Wednesday, October 26, 2011

About That Land War in Asia

An Indian think tank examines scenarios of potential Indian-Chinese conflict.

There are two interesting things to note. One, I think I did as extensive a job of setting forth the high end conflict potential (but without foot notes, of course) two years ago.

And two, it is amazingly land power-centric. I think of myself has pretty biased toward land power. But my conclusion was that air and sea power had to be given priority given the limitations on decisive land power options by either side. The think tank report barely addresses these angles. Perhaps being a citizen of America, a power projection country, just naturally inclines me to look at naval and air aspects along with ground forces. Perhaps my confessed bias isn't nearly as bad as I thought. Really, warnings about a land war in Asia can't really apply to Asian nations, right?

Oh, and one more thing. in discussing war against Pakistan and India, the emphasis appears to be that the Indians would attempt to decisively beat Pakistan first while holding in the north against China.

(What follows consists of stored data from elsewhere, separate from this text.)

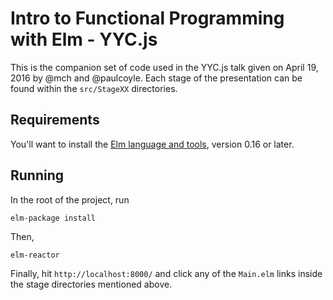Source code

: # Intro to Functional Programming with Elm - YYC.js

This is the companion set of code used in the YYC.js talk given on April 19,
2016 by @mch and @paulcoyle.  Each stage of the presentation can be found
within the `src/StageXX` directories.

## Requirements

You'll want to install the [Elm language and tools](http://elm-lang.org/install),
version 0.16 or later.

## Running

In the root of the project, run

    elm-package install

Then,

    elm-reactor

Finally, hit `http://localhost:8000/` and click any of the `Main.elm` links
inside the stage directories mentioned above.
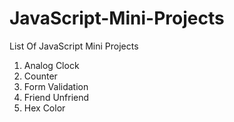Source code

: # JavaScript-Mini-Projects
List Of JavaScript Mini Projects
<br>
<ol>
    <li>Analog Clock</li>
    <li>Counter</li>
    <li>Form Validation</li>
    <li>Friend Unfriend</li>
    <li>Hex Color</li>
</ol>
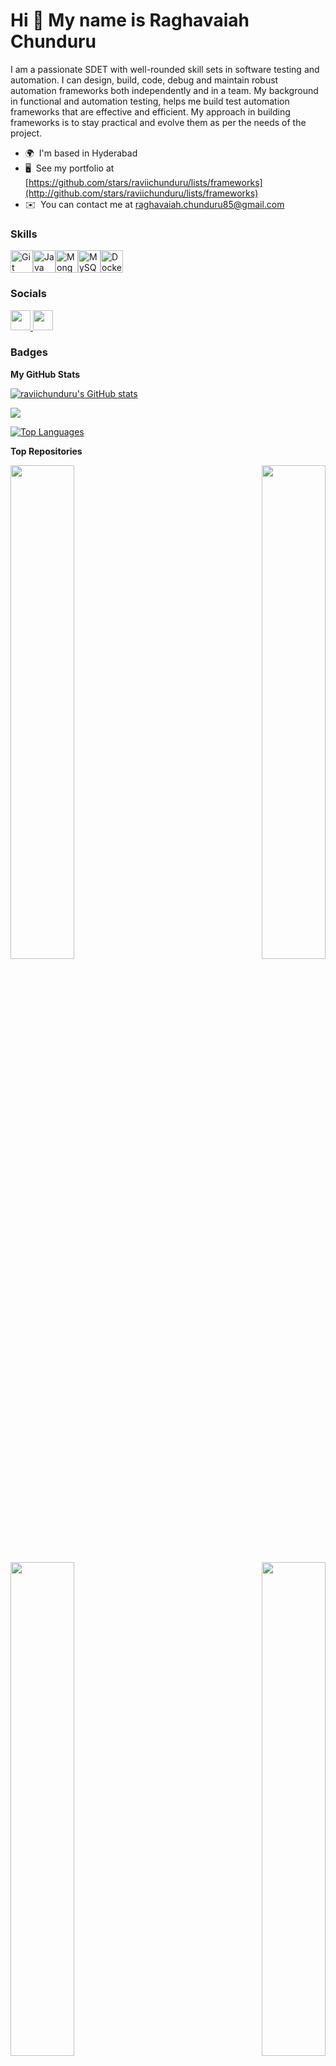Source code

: Hi 👋 My name is Raghavaiah Chunduru
====================================

I am a passionate SDET with well-rounded skill sets in software testing and automation. I can design, build, code, debug and maintain robust automation frameworks both independently and in a team. My background in functional and automation testing, helps me build test automation frameworks that are effective and efficient. My approach in building frameworks is to stay practical and evolve them as per the needs of the project.

* 🌍  I'm based in Hyderabad
* 🖥️  See my portfolio at [https://github.com/stars/raviichunduru/lists/frameworks](http://github.com/stars/raviichunduru/lists/frameworks)
* ✉️  You can contact me at [raghavaiah.chunduru85@gmail.com](mailto:raghavaiah.chunduru85@gmail.com)

### Skills


<p align="left">
<a href="https://git-scm.com/" target="_blank" rel="noreferrer"><img src="https://raw.githubusercontent.com/danielcranney/readme-generator/main/public/icons/skills/git-colored.svg" width="36" height="36" alt="Git" /></a><a href="https://www.oracle.com/java/" target="_blank" rel="noreferrer"><img src="https://raw.githubusercontent.com/danielcranney/readme-generator/main/public/icons/skills/java-colored.svg" width="36" height="36" alt="Java" /></a><a href="https://www.mongodb.com/" target="_blank" rel="noreferrer"><img src="https://raw.githubusercontent.com/danielcranney/readme-generator/main/public/icons/skills/mongodb-colored.svg" width="36" height="36" alt="MongoDB" /></a><a href="https://www.mysql.com/" target="_blank" rel="noreferrer"><img src="https://raw.githubusercontent.com/danielcranney/readme-generator/main/public/icons/skills/mysql-colored.svg" width="36" height="36" alt="MySQL" /></a><a href="https://www.docker.com/" target="_blank" rel="noreferrer"><img src="https://raw.githubusercontent.com/danielcranney/readme-generator/main/public/icons/skills/docker-colored.svg" width="36" height="36" alt="Docker" /></a>
</p>


### Socials

<p align="left"> <a href="https://www.github.com/raviichunduru" target="_blank" rel="noreferrer"> <picture> <source media="(prefers-color-scheme: dark)" srcset="https://raw.githubusercontent.com/danielcranney/readme-generator/main/public/icons/socials/github-dark.svg" /> <source media="(prefers-color-scheme: light)" srcset="https://raw.githubusercontent.com/danielcranney/readme-generator/main/public/icons/socials/github.svg" /> <img src="https://raw.githubusercontent.com/danielcranney/readme-generator/main/public/icons/socials/github.svg" width="32" height="32" /> </picture> </a> <a href="https://www.linkedin.com/in/raghavaiah-chunduru" target="_blank" rel="noreferrer"> <picture> <source media="(prefers-color-scheme: dark)" srcset="https://raw.githubusercontent.com/danielcranney/readme-generator/main/public/icons/socials/linkedin-dark.svg" /> <source media="(prefers-color-scheme: light)" srcset="https://raw.githubusercontent.com/danielcranney/readme-generator/main/public/icons/socials/linkedin.svg" /> <img src="https://raw.githubusercontent.com/danielcranney/readme-generator/main/public/icons/socials/linkedin.svg" width="32" height="32" /> </picture> </a></p>

### Badges

<b>My GitHub Stats</b>

<a href="http://www.github.com/raviichunduru"><img src="https://github-readme-stats.vercel.app/api?username=raviichunduru&show_icons=true&hide=&count_private=true&title_color=0891b2&text_color=ffffff&icon_color=0891b2&bg_color=1c1917&hide_border=true&show_icons=true" alt="raviichunduru's GitHub stats" /></a>

<a href="http://www.github.com/raviichunduru"><img src="https://github-readme-streak-stats.herokuapp.com/?user=raviichunduru&stroke=ffffff&background=1c1917&ring=0891b2&fire=0891b2&currStreakNum=ffffff&currStreakLabel=0891b2&sideNums=ffffff&sideLabels=ffffff&dates=ffffff&hide_border=true" /></a>

<a href="https://github.com/raviichunduru" align="left"><img src="https://github-readme-stats.vercel.app/api/top-langs/?username=raviichunduru&langs_count=10&title_color=0891b2&text_color=ffffff&icon_color=0891b2&bg_color=1c1917&hide_border=true&locale=en&custom_title=Top%20%Languages" alt="Top Languages" /></a>

<b>Top Repositories</b>

<div width="100%" align="center"><a href="https://github.com/raviichunduru/Master-Framework" align="left"><img align="left" width="45%" src="https://github-readme-stats.vercel.app/api/pin/?username=raviichunduru&repo=Master-Framework&title_color=0891b2&text_color=ffffff&icon_color=0891b2&bg_color=1c1917&hide_border=true&locale=en" /></a><a href="https://github.com/raviichunduru/Selenium-Framework-with-Dockerized-Tests" align="right"><img align="right" width="45%" src="https://github-readme-stats.vercel.app/api/pin/?username=raviichunduru&repo=Selenium-Framework-with-Dockerized-Tests&title_color=0891b2&text_color=ffffff&icon_color=0891b2&bg_color=1c1917&hide_border=true&locale=en" /></a></div><br /><br /><br /><br /><br /><br /><br />

<br /><br /><br /><br /><br />

<div width="100%" align="center"><a href="https://github.com/raviichunduru/RestAssured-API-Testing-Framework" align="left"><img align="left" width="45%" src="https://github-readme-stats.vercel.app/api/pin/?username=raviichunduru&repo=RestAssured-API-Testing-Framework&title_color=0891b2&text_color=ffffff&icon_color=0891b2&bg_color=1c1917&hide_border=true&locale=en" /></a><a href="https://github.com/raviichunduru/Selenide_Appium" align="right"><img align="right" width="45%" src="https://github-readme-stats.vercel.app/api/pin/?username=raviichunduru&repo=Selenide_Appium&title_color=0891b2&text_color=ffffff&icon_color=0891b2&bg_color=1c1917&hide_border=true&locale=en" /></a></div>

This makes sense in a conventional world. But in India's new nuclear world, this is backward. Decisively defeating Pakistan simply risks Pakistan hitting India with nuclear weapons to prevent decisive defeat if India does rip apart Pakistan's army. China wouldn't mind that exchange.

Further, China's much greater nuclear arsenal (compared to both Pakistan and India) means that any gains that China makes along the land border while India is busy crushing Pakistan are less likely to be reversed at the peace table. And those nukes mean that it is less likely that India gets the time to shift victorious assets to the northeast to counter-attack before a nervous world pressures both into a ceasefire in place.

Face it, China is the main threat. India needs to act that way rather than say the words that China is the bigger threat but continue with decades old military focus on Pakistan in practice.

In case of a two-front war, India needs to hold Pakistan in an economy of force operation, confident that over time Indian weight of power can reverse any local gains that Pakistan might make. Meanwhile, the main effort of India must be on dominating the India-China border conflict so that India holds as much as they can and grabs bargaining chips on the other side of the dividing line in order to restore the status quo ante at the negotiating table.